Humanitarian workers say the plight of starving people in the Syrian town of Madaya is heartbreaking and the worst they have witnessed during the country's nearly five-year-long civil war.
"There is no comparison in what we saw in Madaya," Sajjad Malik, the United Nations refugee agency's chief in Damascus, told journalists in Geneva Tuesday, a day after the U.N. delivered aid to the embattled town of 42,000 people surrounded by forces loyal to Syrian President Bashar al-Assad.
Malik said there were "credible reports" of people starving to death in Madaya.
"There are people in Madaya, but no life," he said. "What we saw in Madaya should not happen in this century."
“We saw a people that are desperate; a people that are cold; a people that are hungry; a people that have almost lost hope that the world cares about their plight,” Yacoub el Hillo, the U.N.'s resident and humanitarian coordinator in Syria, told reporters at the U.N. in New York via phone from Damascus.
El Hillo said the people told him they want the international community to do more to have sieges lifted wherever they are being imposed in Syria.
“All parties to this conflict are exercising it [sieges] and it must stop,” he added.

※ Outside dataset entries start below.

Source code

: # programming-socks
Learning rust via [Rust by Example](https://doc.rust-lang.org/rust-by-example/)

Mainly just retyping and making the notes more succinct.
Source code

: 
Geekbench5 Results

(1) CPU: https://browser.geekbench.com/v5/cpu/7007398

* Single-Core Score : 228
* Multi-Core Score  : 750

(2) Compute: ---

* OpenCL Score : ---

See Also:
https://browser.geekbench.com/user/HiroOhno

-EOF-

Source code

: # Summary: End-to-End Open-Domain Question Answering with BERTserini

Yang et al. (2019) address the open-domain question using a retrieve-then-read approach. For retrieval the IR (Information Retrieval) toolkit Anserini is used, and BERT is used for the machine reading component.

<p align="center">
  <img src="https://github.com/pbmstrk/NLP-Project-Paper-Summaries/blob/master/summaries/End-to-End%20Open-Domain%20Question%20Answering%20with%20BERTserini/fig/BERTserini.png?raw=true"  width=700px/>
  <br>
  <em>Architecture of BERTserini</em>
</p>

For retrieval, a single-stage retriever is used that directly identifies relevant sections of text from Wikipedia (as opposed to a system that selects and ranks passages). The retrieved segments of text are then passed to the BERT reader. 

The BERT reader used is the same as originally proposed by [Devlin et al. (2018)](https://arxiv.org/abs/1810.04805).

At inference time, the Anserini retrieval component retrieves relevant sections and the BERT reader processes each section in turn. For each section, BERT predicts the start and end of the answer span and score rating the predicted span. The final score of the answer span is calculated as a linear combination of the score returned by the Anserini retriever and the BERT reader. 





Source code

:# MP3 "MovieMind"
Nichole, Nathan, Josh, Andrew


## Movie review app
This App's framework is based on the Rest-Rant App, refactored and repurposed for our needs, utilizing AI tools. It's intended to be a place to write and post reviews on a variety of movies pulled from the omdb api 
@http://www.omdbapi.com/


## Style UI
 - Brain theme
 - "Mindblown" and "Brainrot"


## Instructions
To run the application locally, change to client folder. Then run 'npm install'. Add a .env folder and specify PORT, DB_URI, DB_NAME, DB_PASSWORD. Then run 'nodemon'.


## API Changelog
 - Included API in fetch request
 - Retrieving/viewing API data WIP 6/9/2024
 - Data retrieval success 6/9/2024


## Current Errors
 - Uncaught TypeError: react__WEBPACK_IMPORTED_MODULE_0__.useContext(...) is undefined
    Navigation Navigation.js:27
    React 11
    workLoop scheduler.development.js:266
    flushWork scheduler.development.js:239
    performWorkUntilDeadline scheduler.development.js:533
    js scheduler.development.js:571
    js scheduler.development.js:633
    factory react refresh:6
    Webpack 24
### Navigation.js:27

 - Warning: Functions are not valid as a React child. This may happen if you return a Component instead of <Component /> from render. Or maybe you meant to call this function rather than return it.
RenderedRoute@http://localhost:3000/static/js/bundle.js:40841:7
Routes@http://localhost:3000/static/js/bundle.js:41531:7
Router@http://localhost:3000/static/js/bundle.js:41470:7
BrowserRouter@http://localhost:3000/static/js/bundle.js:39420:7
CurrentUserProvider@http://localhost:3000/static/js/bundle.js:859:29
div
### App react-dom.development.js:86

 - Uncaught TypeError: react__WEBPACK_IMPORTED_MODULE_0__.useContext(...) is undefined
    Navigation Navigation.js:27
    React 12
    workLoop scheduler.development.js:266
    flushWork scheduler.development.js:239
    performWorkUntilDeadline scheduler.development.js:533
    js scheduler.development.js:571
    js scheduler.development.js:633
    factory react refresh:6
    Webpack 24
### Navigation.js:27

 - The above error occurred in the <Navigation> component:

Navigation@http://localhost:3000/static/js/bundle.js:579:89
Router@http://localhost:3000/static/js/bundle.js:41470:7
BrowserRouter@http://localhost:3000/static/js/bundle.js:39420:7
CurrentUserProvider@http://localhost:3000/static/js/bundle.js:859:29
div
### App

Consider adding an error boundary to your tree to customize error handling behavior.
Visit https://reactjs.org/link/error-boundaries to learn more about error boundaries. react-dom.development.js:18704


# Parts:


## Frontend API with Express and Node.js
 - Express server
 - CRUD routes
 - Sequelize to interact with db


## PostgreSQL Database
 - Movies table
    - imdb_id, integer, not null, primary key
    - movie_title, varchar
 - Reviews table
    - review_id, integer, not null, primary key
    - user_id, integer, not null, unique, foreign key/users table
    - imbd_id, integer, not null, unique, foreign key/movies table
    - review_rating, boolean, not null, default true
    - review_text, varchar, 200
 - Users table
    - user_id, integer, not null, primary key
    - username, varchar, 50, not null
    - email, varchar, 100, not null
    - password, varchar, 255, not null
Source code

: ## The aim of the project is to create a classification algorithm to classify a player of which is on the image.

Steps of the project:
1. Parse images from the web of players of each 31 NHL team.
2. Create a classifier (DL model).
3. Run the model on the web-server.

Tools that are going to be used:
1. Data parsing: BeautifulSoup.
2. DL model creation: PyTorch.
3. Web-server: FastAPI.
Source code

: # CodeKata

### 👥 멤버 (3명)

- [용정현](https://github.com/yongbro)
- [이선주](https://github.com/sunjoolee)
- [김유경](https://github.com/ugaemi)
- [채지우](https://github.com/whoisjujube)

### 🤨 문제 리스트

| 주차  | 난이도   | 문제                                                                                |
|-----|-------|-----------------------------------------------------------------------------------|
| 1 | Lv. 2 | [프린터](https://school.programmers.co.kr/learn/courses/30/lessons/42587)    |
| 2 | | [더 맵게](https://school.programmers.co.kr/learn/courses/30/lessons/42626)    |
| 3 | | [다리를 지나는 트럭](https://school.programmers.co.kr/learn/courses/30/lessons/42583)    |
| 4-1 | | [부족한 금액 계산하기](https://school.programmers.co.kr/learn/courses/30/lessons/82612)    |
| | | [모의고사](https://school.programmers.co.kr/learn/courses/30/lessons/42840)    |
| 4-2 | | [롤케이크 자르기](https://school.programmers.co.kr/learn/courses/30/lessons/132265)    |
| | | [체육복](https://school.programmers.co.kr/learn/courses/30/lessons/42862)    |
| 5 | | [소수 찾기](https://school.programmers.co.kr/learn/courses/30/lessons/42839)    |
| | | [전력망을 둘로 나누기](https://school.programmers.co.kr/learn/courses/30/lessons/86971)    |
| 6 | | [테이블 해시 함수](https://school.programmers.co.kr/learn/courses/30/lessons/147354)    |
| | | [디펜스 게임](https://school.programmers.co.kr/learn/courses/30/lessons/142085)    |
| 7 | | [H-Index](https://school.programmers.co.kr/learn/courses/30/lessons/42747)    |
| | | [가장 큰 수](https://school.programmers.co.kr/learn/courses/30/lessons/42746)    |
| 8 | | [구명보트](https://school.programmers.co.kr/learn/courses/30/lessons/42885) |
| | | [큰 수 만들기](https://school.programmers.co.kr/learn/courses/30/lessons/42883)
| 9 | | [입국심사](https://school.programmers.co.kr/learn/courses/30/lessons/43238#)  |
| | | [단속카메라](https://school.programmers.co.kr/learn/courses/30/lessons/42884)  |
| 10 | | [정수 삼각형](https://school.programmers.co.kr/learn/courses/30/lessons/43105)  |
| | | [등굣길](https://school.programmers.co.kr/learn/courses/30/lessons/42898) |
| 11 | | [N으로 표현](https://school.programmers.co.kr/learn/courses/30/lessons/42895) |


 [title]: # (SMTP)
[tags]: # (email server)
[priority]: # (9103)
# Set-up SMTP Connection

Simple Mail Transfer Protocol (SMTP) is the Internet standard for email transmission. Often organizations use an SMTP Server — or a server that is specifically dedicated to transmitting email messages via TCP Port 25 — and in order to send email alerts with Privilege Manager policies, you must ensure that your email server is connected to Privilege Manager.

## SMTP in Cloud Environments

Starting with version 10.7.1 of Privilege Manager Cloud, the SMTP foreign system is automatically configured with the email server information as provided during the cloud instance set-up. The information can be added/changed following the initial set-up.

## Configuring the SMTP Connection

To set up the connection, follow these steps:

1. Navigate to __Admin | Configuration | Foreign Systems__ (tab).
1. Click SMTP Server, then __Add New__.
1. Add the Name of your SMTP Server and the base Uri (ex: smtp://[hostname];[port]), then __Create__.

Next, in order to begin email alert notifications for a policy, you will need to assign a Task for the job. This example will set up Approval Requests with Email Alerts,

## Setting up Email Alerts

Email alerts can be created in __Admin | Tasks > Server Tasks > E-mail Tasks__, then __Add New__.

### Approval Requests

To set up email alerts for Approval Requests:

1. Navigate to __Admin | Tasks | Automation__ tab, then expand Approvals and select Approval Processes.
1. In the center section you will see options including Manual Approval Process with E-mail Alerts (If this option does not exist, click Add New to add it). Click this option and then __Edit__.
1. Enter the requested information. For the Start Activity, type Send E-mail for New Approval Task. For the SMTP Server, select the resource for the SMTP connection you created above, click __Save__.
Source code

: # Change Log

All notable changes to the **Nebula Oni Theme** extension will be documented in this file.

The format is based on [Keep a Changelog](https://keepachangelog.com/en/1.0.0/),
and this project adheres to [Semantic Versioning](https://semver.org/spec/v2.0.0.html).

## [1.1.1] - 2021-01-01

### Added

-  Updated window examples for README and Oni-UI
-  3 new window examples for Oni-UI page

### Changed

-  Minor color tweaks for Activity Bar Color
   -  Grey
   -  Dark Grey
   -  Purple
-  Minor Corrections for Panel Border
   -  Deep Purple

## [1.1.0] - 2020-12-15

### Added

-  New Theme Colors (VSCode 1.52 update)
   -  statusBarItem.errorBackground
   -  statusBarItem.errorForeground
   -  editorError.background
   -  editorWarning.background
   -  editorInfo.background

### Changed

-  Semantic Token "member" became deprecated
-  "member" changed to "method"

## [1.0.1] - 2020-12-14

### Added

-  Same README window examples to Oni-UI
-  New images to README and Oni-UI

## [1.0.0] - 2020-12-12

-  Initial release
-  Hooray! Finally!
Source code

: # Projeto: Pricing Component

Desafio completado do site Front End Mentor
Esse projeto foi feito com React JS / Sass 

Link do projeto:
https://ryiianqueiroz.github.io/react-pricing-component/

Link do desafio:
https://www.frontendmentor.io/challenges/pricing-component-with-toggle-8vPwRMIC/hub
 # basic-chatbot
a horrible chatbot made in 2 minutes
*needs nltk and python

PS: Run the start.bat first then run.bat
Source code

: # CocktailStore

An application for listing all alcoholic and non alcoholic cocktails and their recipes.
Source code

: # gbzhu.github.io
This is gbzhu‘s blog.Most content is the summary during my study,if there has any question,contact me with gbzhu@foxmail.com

The United Nations says 400,000 Syrians live in areas besieged by the government, rebels or armed groups. Millions more live in areas classified as ‘hard-to-reach’ for aid workers.
'Barely moving skeletons'
Syria's ambassador to the U.N., Bashar Jaafari, told reporters Monday there is "no starvation in Madaya," rebuffing a report from the international medical charity Doctors Without Borders that 28 people in the town had starved to death.
El Hillo refuted that, saying he and his team saw “severely malnourished” people there who were “extremely thin, as skeletons, that are now barely moving.”
Elizabeth Hoff, a World Health Organization official who accompanied the aid convoy Monday, told the Reuters news agency, "I am really alarmed. People gathered in the market place. You could see many were malnourished, starving. They were skinny, tired, severely distressed. There was no smile on anybody's face. It is not what you want to see when you arrive with a convoy. The children I talked to said they had no strength to play."
The WHO brought in nearly eight tons of medicine, including trauma kits for wounds, in the convoy, while the U.N. refugee agency trucked in food. At the same time, WHO delivered nearly four tons of medical supplies to Foua and Kafraya, two villages in Idlib province surrounded by anti-government rebels.
Beyond the initial convoys agreed to by Damascus, the WHO is asking for permission to send mobile clinics and medical teams into Madaya to determine the extent of the malnutrition there and to be able to evacuate those in the direst of circumstances.
"It's really heartbreaking to see the situation of the people," said Pawel Krzysiek of the International Committee of the Red Cross. "A while ago I was just approached by a little girl and her first question was did you bring food... we are really hungry."
U.N. humanitarian and development agencies appealed Tuesday for $7.73 billion in new funding for 2016 to help 22.5 million people in Syria and across the region.
The aid agencies say the funding is needed to help 4.7 million refugees expected to flood into in neighboring countries from the conflict zone by the end of 2016 and support another 13.5 million displaced and conflict-affected people inside Syria itself.
The Syria appeals are part of the wider 2016 humanitarian appeal, asking for $20.1 billion to reach 87 million people in various crises zones around the world.